Sex selection abortion is also fueled by decriminalization. In 2012 the Canadian Medical Journal reported that easy access to abortion and advances in prenatal sex determination have combined to make Canada a haven for parents who would terminate female fetuses in favor of having sons, despite overwhelming censure of the practice. A 2006 investigative report entitled ‘Canada’s lost daughters’ has highlighted how sex selection abortion has impacted on male female ratios in certain ethnic communities. In Brampton, Sikh areas had 109 boys to 100 girls and areas around Chinatown showed ratios of 108 boys to 100 girls.
Fourth, decriminalization would remove scrutiny from private abortion providers at a time when they are increasingly under the spotlight. Perhaps this is why they are leading the charge for it. The majority of abortions in the UK take place at private abortion providers and recently, severe and repeated malpractice has been discovered.
In August 2016, the Care Quality Commission (CQC) had to step in to protect women from potential harm at Marie Stopes abortion clinics and their report in December showed doctors had been bulk-signing abortion consent forms, babies remains had been left in open bins, women were left at risk of infection, staff were not trained in how to respond to deteriorating patients and post-surgery safety checks were being completed before the surgery started.

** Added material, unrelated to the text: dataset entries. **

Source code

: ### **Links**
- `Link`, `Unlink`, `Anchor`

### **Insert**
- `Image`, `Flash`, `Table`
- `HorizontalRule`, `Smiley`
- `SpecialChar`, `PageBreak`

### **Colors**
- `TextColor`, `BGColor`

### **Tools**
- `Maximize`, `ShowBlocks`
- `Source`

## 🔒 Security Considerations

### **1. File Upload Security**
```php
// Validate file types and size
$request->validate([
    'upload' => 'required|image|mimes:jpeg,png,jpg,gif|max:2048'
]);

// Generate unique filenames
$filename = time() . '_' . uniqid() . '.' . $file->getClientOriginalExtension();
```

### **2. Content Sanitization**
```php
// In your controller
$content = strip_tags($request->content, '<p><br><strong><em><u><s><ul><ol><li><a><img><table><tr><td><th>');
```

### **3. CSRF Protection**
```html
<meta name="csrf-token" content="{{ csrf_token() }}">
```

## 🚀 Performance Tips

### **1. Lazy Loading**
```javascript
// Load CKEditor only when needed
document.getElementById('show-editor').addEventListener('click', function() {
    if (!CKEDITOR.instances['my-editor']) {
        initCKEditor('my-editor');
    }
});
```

An investigation by a national newspaper revealed in March 2017 that practices that concerned CQC inspectors are continuing at Marie Stopes clinics, with, for example, abortions being signed off by call centre workers with no medical training after discussions which were as short as 22 seconds.
Already within our current legal framework we have seen doctors pre-signing abortion forms, gender-selective abortions being offered, live babies being left to die following abortions that have gone wrong and children with minor disabilities, such as cleft palate, being aborted. In this context, where the current law is supposed to be preventing such appalling practices, the thought of allowing abortion, on demand, up to 28 weeks or even birth, is seriously worrying. If these kinds of breaches in patient safety protocols are occurring under the current law and close inspection of clinics, what would happen if all legal restrictions are lifted from abortion practice?
But fifth, and finally, the decriminalization campaign ignores the key fact that abortion is not like other healthcare procedures because it involves the intentional taking of another human life. This is precisely why the law has always treated it differently from regular medical procedures, and continues to do so.
The Offences against the Person Act, like many of our country’s laws, was originally based on the Judeo-Christian ethic which forbids the taking of innocent human life on the basis that all human lives are made in the image of God. It treats abortion in the same way as murder – that is, as a crime punishable by life imprisonment.
Not many people know that abortion is also against historic codes of ethics like the Hippocratic Oath, the Declaration of Geneva (1948) and the International Code of Medical Ethics (1949) or that in 1947 the British Medical Association itself called abortion ‘the greatest crime’. Ironic indeed!
There are many good reasons for the BMA to give this decriminalization motion short shrift on Tuesday. Let’s hope that it does so.
Editor’s note. This appeared on Dr. Saunders’ blog and is reposted with permission.